Microcosm Publishing


The first thing you’ll notice about Microcosm Publishing is the design. It feels like a crossover from your favourite literary magazine mixed with a teenage girl’s diary; professional yet very clearly a business run by people who have a lot of love for what they’re doing.

A new arrivals bar frames the rest of the home page alongside easily navigated tabs to help you find exactly what you’re looking for. The over-all feel of the site is incredibly welcoming and straight away you’re drawn in by wanting to see more.

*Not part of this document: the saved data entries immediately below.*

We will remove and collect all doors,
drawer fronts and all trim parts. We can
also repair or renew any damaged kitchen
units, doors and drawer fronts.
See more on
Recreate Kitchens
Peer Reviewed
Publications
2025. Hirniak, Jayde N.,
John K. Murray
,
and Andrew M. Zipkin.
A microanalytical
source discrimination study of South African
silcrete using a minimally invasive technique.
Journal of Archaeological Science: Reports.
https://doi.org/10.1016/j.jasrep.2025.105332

The brief manifesto under the About Us depicts a publishers that aren’t trying to catch the next big thing, which is sadly the vibes you tend to find around the huge co-operate publishers, rather they seem to want the writers to decide what their personal ‘big thing’ is, and to just go with it.

“Microcosm Publishing nurtures self-empowerment, shows hidden history, and fosters creativity”

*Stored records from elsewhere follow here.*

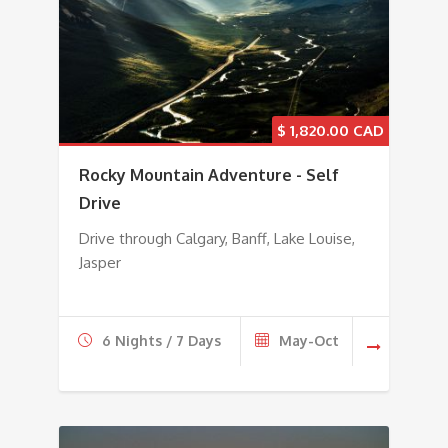
$
1,820.00
Rocky Mountain Adventure - Self
Drive
Drive through Calgary, Banff, Lake Louise,
Jasper
6 Nights / 7 Days
May-Oct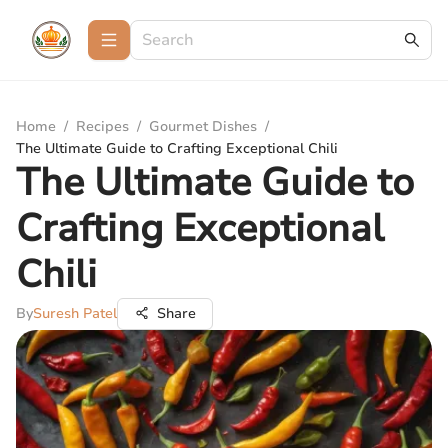
Home
/
Recipes
/
Gourmet Dishes
/
The Ultimate Guide to Crafting Exceptional Chili
The Ultimate Guide to
Crafting Exceptional
Chili
By
Suresh Patel
Share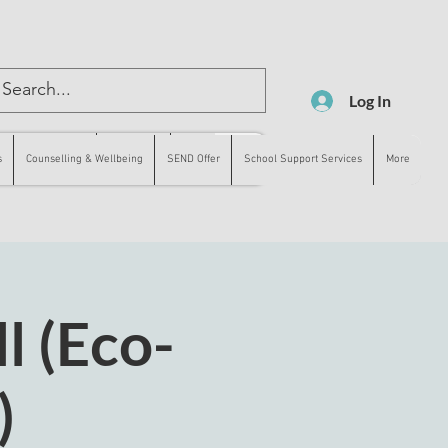
Log In
lling & Wellbeing
SEND Offer
More
s
Counselling & Wellbeing
SEND Offer
School Support Services
More
l (Eco-
)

This statement sets them up well for readers of this site since we’re all about empowerment and creativity, and it all continues to add to the fact that this website is actually pretty interesting to browse through rather than a pit-stop for whatever particular piece of information you’re looking for.

A brief scan of the catalogue list shows they feature every topic from A (for Activism) to Z (for Zombies). I decided to go through the feminism tab to see what kind of work they have to offer and, while ignoring the few sales pitches for discount stickers obviously featured in every section, there is something for every branch of feminism you might be looking for.

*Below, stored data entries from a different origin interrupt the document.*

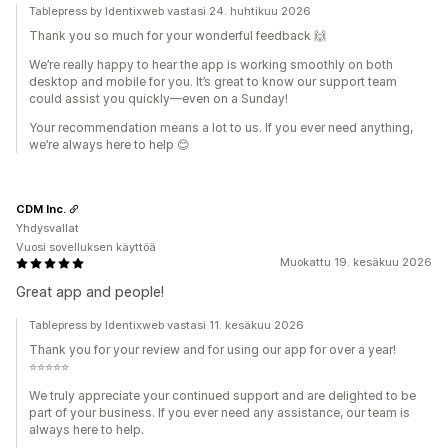
Tablepress by Identixweb vastasi 24. huhtikuu 2026
Thank you so much for your wonderful feedback 🙌
We’re really happy to hear the app is working smoothly on both
desktop and mobile for you. It’s great to know our support team
could assist you quickly—even on a Sunday!
Your recommendation means a lot to us. If you ever need anything,
we’re always here to help 😊
CDM Inc.
Yhdysvallat
Vuosi sovelluksen käyttöä
Muokattu 19. kesäkuu 2026
Great app and people!
Tablepress by Identixweb vastasi 11. kesäkuu 2026
Thank you for your review and for using our app for over a year!
⭐⭐⭐⭐⭐
We truly appreciate your continued support and are delighted to be
part of your business. If you ever need any assistance, our team is
always here to help.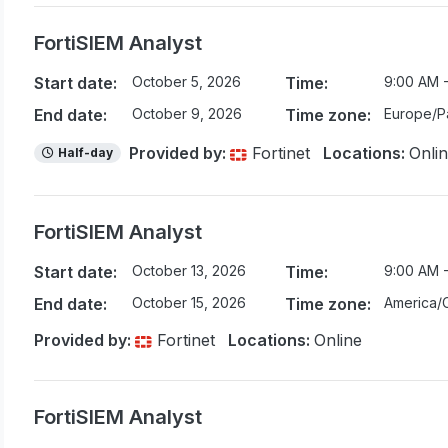
FortiSIEM Analyst
Start date:
October 5, 2026
Time:
9:00 AM -
End date:
October 9, 2026
Time zone:
Europe/Pa
Provided by:
Fortinet
Locations:
Onli
Half-day
FortiSIEM Analyst
Start date:
October 13, 2026
Time:
9:00 AM 
End date:
October 15, 2026
Time zone:
America/
Provided by:
Fortinet
Locations:
Online
FortiSIEM Analyst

There’s a particularly interesting looking child’s author named Jacinta Bunnell, and they’ve published Sometimes the Spoon Runs Away With Another Spoon colouring book, as well as Girls Are Not Chicks colouring book.

There’s also some pretty heavy looking stuff on there such as the work of Inga Muscio who has published Rose: Love in Violent Times and Cunt: A Declaration of Independence with Microcosm Publishing.

Alongside this are feminist zines, the history of feminism, menstruation, body image, abortion…the list goes on and for a company that doesn’t particularly focus upon feminism specifically, this is a pretty impressive line up.

If you really want to get a feel as to what the company is about, check out the stickers and patches. They’re really keen on biking which is fair enough since they’re also all about the environment, hoping to get to a point where they can use vegan ink for all their publications, as well as publishing a large amount of vegan cookbooks and basically celebrating everything vegan.

They also love people of all sexual orientation, celebrate animal rights, and seem to be firmly anti-establishment, showing that while they’re artsy, they’re defiantly about more than just the aesthetic.

Microcosm’s zines and books make for a fascinating browsing session, and you’re sure to find something you’ve never heard of before, but that really pushes your buttons.